Pac et concurrence : un rapport sénatorial d'information fait le point
Le rapport « Pac et droit de la concurrence », porté par le sénateur Jean Bizet et rendu public le 10 décembre 2013, constate l'ascendant pris par le droit de la concurrence sur la politique agricole commune (Pac) du point de vue tant juridique qu'économique et politique, et déplore la marge de manœuvre de plus en plus réduite laissée à l'État et aux filières pour organiser l'économie agricole.
Après avoir rappelé qu'il existait des « aménagements » au droit des ententes du fait de la spécificité du secteur agricole, le rapport estime que la plupart de ces tolérances ont à présent une portée limitée : soit la jurisprudence y a mis des conditions strictes – décision Frubo de la Commission du 25 juillet 1974 selon laquelle des accords anticoncurrentiels ne pouvaient être tolérés que s'ils servaient l'ensemble des objectifs de l'article 39 –, soit la mise en place des OCM (organisation commune des marchés) interdit d'adopter ce type d'accords.
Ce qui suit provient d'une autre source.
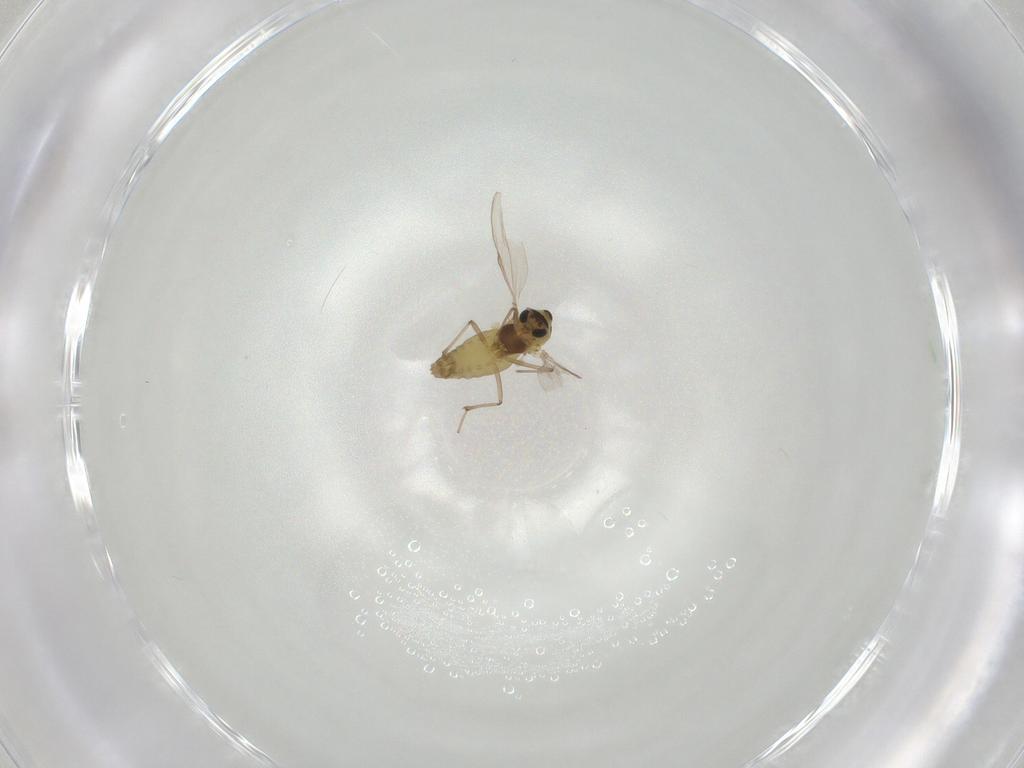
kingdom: Animalia
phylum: Arthropoda
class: Insecta
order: Diptera
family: Chironomidae
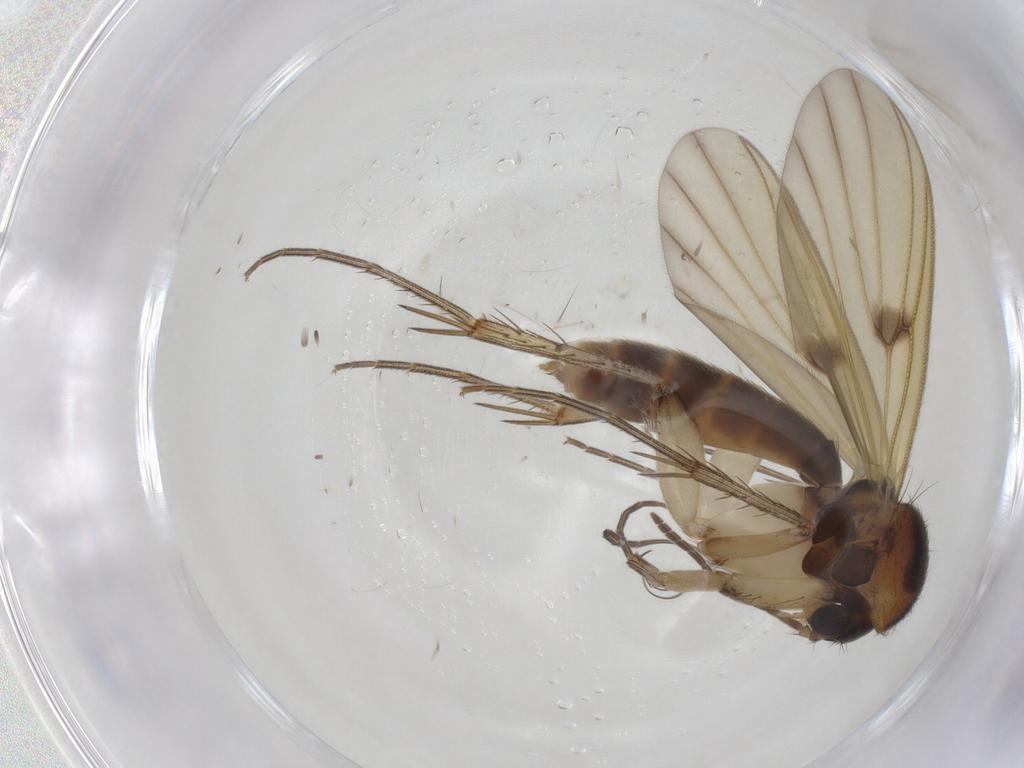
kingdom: Animalia
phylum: Arthropoda
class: Insecta
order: Diptera
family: Mycetophilidae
La question de l'entente sur les volumes, tolérée pour assurer la qualité du produit, n'a toutefois pas été abordée ; or cette exception est aujourd'hui la plus efficace dans certains secteurs comme celui des vins et des spiritueux.
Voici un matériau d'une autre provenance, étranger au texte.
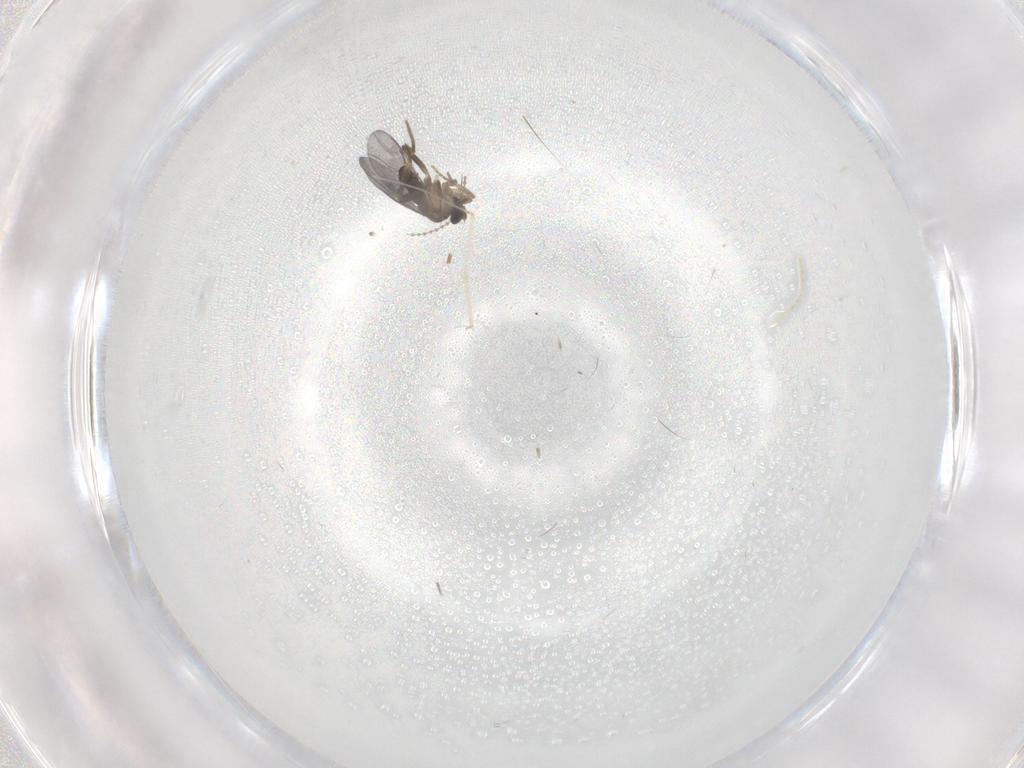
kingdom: Animalia
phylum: Arthropoda
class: Insecta
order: Diptera
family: Cecidomyiidae
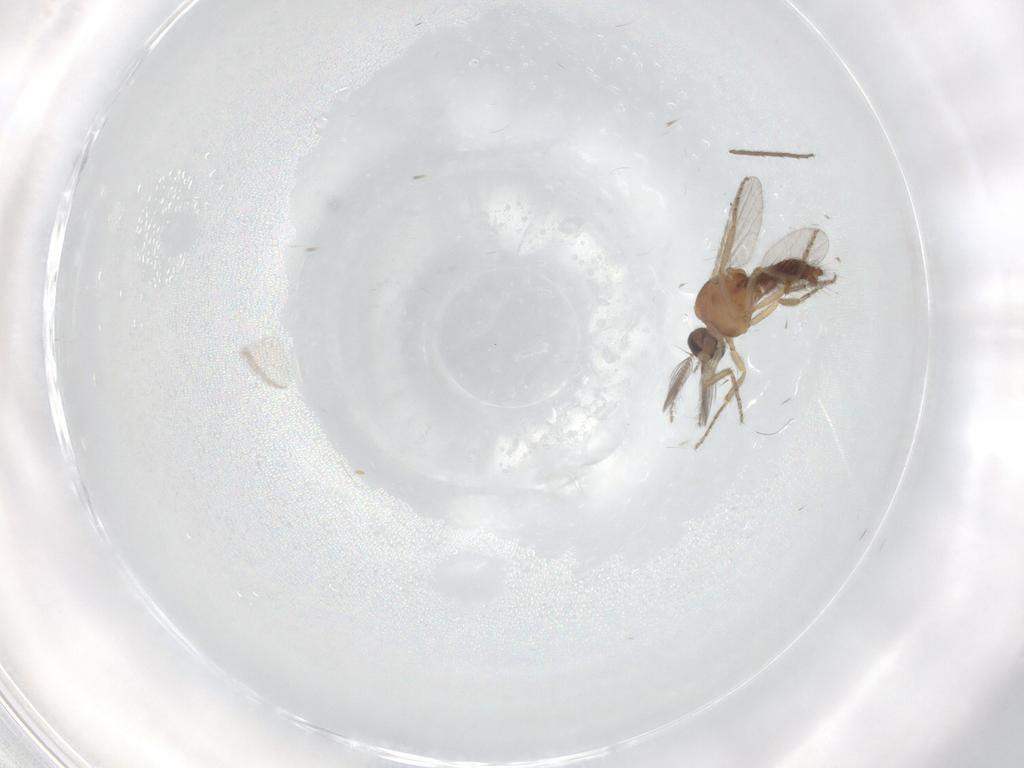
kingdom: Animalia
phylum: Arthropoda
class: Insecta
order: Diptera
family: Ceratopogonidae
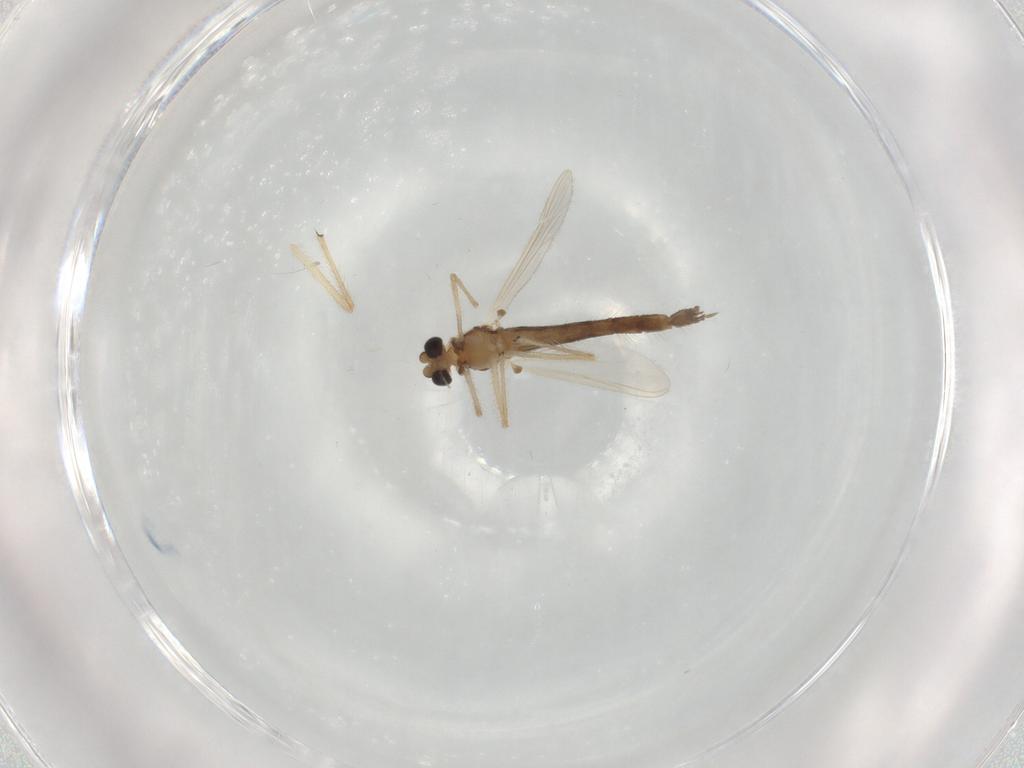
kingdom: Animalia
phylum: Arthropoda
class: Insecta
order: Diptera
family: Chironomidae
Analysant les récents contentieux et précontentieux, le rapport critique l'abandon en 2008 des recommandations de prix de l'interprofession du lait (Cniel) sous la pression de la DGCCRF (même si ces « recommandations » ont été remplacées par des « indices »), ainsi que la décision du 6 mars 2012 de l'Autorité de la concurrence, condamnant les producteurs d'endives à une lourde amende, alors qu'elle n'avait pas constaté d'effets graves sur la concurrence.
Le « mini paquet lait » encensé
Le rapport encense le « mini paquet lait » (règlement 261/2012) qui permet aux organisations de producteurs (OP) de négocier les prix et les volumes avec les transformateurs sans transfert de propriété, pratique jugée anticoncurrentielle dans les autres secteurs, tout en regrettant qu'il ne soit pas mieux appliqué et que la DG Concurrence reste hostile à cette concentration des producteurs (« vendre ensemble n'est pas soutenable à terme »).
Il regrette une position parfois intraitable de l'Autorité de la concurrence en matière d'abus de position dominante, sanctionnant la position dominante plutôt que son abus, avec comme exemple l'obligation pour la coopérative Agrial de vendre deux cidreries pour pouvoir acquérir Elle & Vire (Décision no 11-DCC-150 du 10 octobre 2011).
Il relève néanmoins que selon les classements des Autorités nationales de concurrence établis par un cabinet anglo-saxon et la DG Concurrence, l'Autorité française de la concurrence est très bien notée et est citée comme « ayant une approche du monde agricole très correcte ».
L'État doit reprendre son rôle
Les auteurs souhaitent en définitive que l'État reprenne son rôle, y compris en matière de concurrence : le ministère de l'Agriculture devrait être davantage consulté par l'Autorité dans les contentieux, tandis que celle-ci devrait être moins sollicitée au moment de l'adoption de règles intéressant la concurrence afin que ne lui soit pas attribué un rôle de « colégislateur ».
Même s'il s'inscrit dans une tradition dirigiste et critique parfois violemment la concurrence (ses excès seraient à l'origine de « l'ESB et [du] Horsegate de 2013 »), ce rapport n'en méconnaît pas les bienfaits. Il estime toutefois que le droit de la concurrence ne peut s'appliquer universellement et que l'État et les filières doivent profiter au maximum des aménagements, en simplifiant et en libéralisant les marchés progressivement, tout en tenant compte des facteurs socio-économiques des différents secteurs agricoles : Turgot, déjà, en avait fait l'expérience à ses dépens en 1776.